Nos dois últimos Verões, as casas estiveram encerradas. A ideia inicial era alienar aquele património, mas questões burocráticas — falta de registo predial, localização em domínio público marítimo — inviabilizaram essa intenção, avançando o governo regional para a concessão.

Esse modelo tem sido utilizado para rentabilizar alguns elefantes brancos herdados da anterior administração regional, mas nem sempre tem sido consensual ao nível político. O hotel Pestana CR7, fruto de uma parceria entre o Grupo Pestana e o futebolista do Real de Madrid, nasceu num desses edifícios abandonados. A Madeira recebe 12.500 euros por mês, durante 30 anos. À partida, parece um bom negócio para um espaço nobre da capital madeirense que estava abandonado desde a inauguração em 2011, mas o facto de ter sido adjudicado um empresário já com uma elevada quota do mercado hoteleiro regional não agradou a todos.

O mesmo acontece agora com as duas casas do Porto Santo. A influência do Grupo Sousa no tecido económico do arquipélago é relevante. Além de controlar o porto do Funchal — tem também interesses no de Lisboa, tanto ao nível da carga como dos cruzeiros —, o grupo empresarial é proprietário do ferry que assegura as ligações marítimas entre as duas ilhas da região e conta já com várias unidades hoteleiras no Porto Santo.

O socialista Carlos Pereira foi o primeiro a verbalizar as críticas ao resultado do concurso. Ressalvando que a concessão foi “aparentemente efectuada com total lisura”, o líder do PS-Madeira argumenta que o executivo deveria ter actuado para evitar o reforço do domínio daquele operador num “mercado pequeno e frágil” como o do Porto Santo.

As críticas de Carlos Pereira sobem de tom, com o vice-presidente da bancada socialista em São Bento a acusar o secretário regional das Finanças, Rui Gonçalves, de estar “agachadinho” perante aquele grupo empresarial.

A resposta do gabinete de Rui Gonçalves também não foi branda. “Total ausência de escrúpulos” e tentativa de “manipular as regras” foram algumas das expressões utilizadas pelo executivo, que reforçou que, das oito propostas recebidas, a do Grupo Sousa foi a mais elevada.
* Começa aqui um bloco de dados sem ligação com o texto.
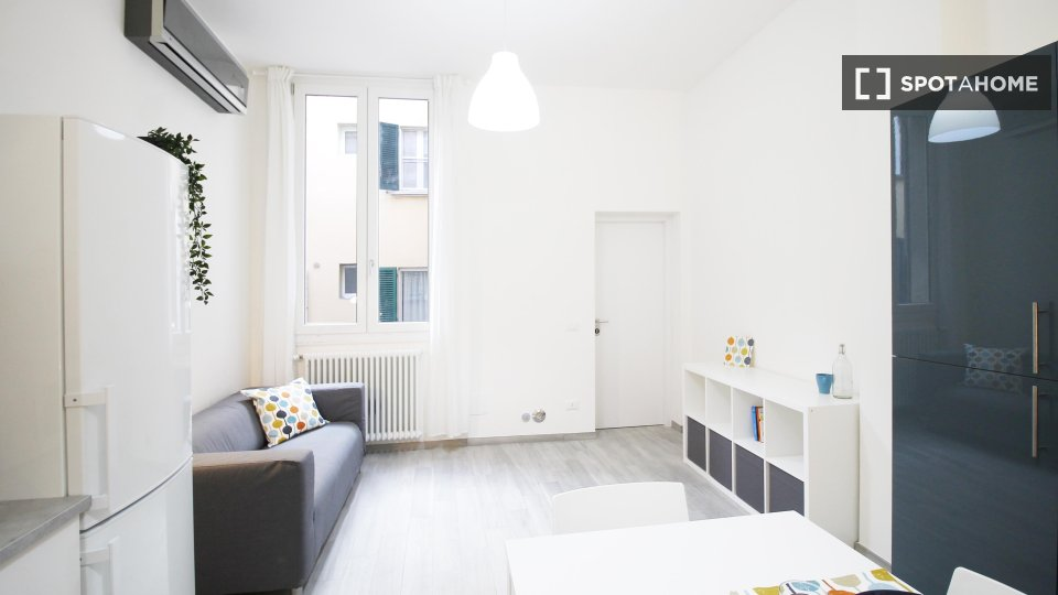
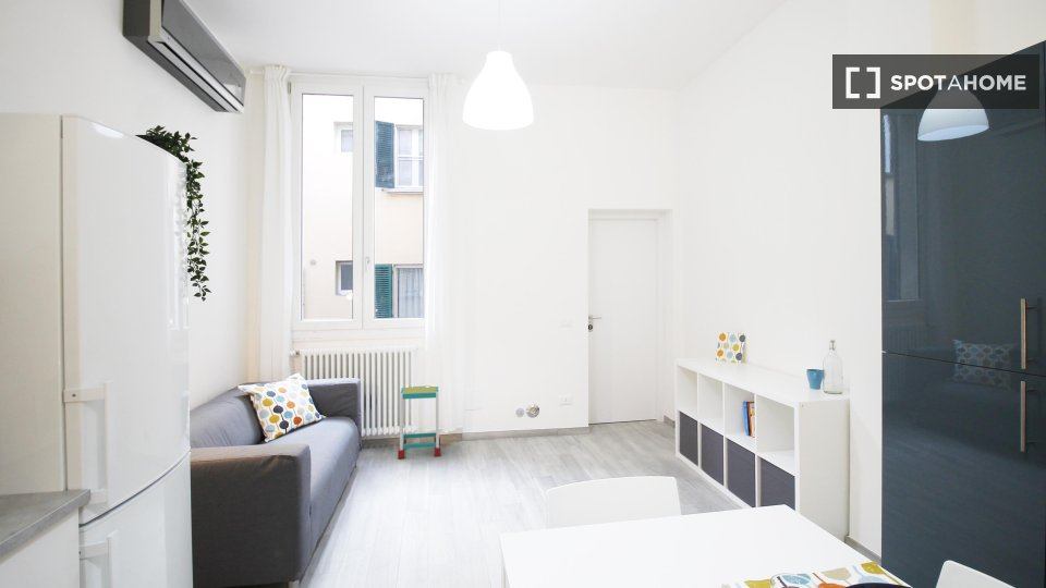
+ side table [397,385,442,460]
O critério do concurso público, lembrou a Secretaria das Finanças, foi sempre o do preço mais elevado.

O deputado Carlos Pereira acusa o executivo madeirense de desrespeitar a lei e manipular os resultados do concurso, para não adjudicar as casas a quem, cumprindo todas as regras definidas, apresentou a melhor proposta.

Férias em família

O concurso era apetecível. Com uma localização privilegiada, no centro da cidade e com acesso directo à praia, as duas habitações contam com uma extensa área envolvente e um court de ténis. Por toda a região existem várias casas do governo — que estão também a ser concessionadas para turismo — que eram utilizadas pela população para pequenos períodos de férias, mediante um pagamento simbólico (dez a 20 euros por dia) para as despesas de manutenção. Bastava inscrever-se e aguardar pela oportunidade.

Algumas, as mais bem localizadas, contavam com uma longa lista de espera, mas as do Porto Santo estavam vedadas aos madeirenses, principalmente em Agosto e na Páscoa, quando Jardim levava a família para aquela ilha.

O ex-presidente inicialmente nada pagava. Depois, assumiu que as férias custavam dez euros por mês, valor que duplicou nos anos mais recentes. A justificação é que estava no Porto Santo a trabalhar, e como optava por não ir para um hotel, ainda estava a poupar dinheiro aos cofres regionais.

Mas as manhãs eram tudo menos de trabalho. Os tradicionais passeios matinais de Jardim pela praia, sempre acompanhado por jornalistas, amigos e membros do governo mais próximos, eram mais lazer. Uma oportunidade para comentar a actualidade política nacional, alimentando a silly season da imprensa local, e muitas vezes a nacional, com polémicas e ataques a Lisboa.

A caminhada terminava invariavelmente num bar da praia, onde, entre petiscos e cervejas, lá saíam mais declarações polémicas. O passeio era já uma atracção, com turistas continentais, no advento das selfies, a não perderem a oportunidade de se fotografar com Jardim.

Desde que deixou a presidência do arquipélago, acabaram-se os passeios pelo areal e as “datchas” têm estado fechadas.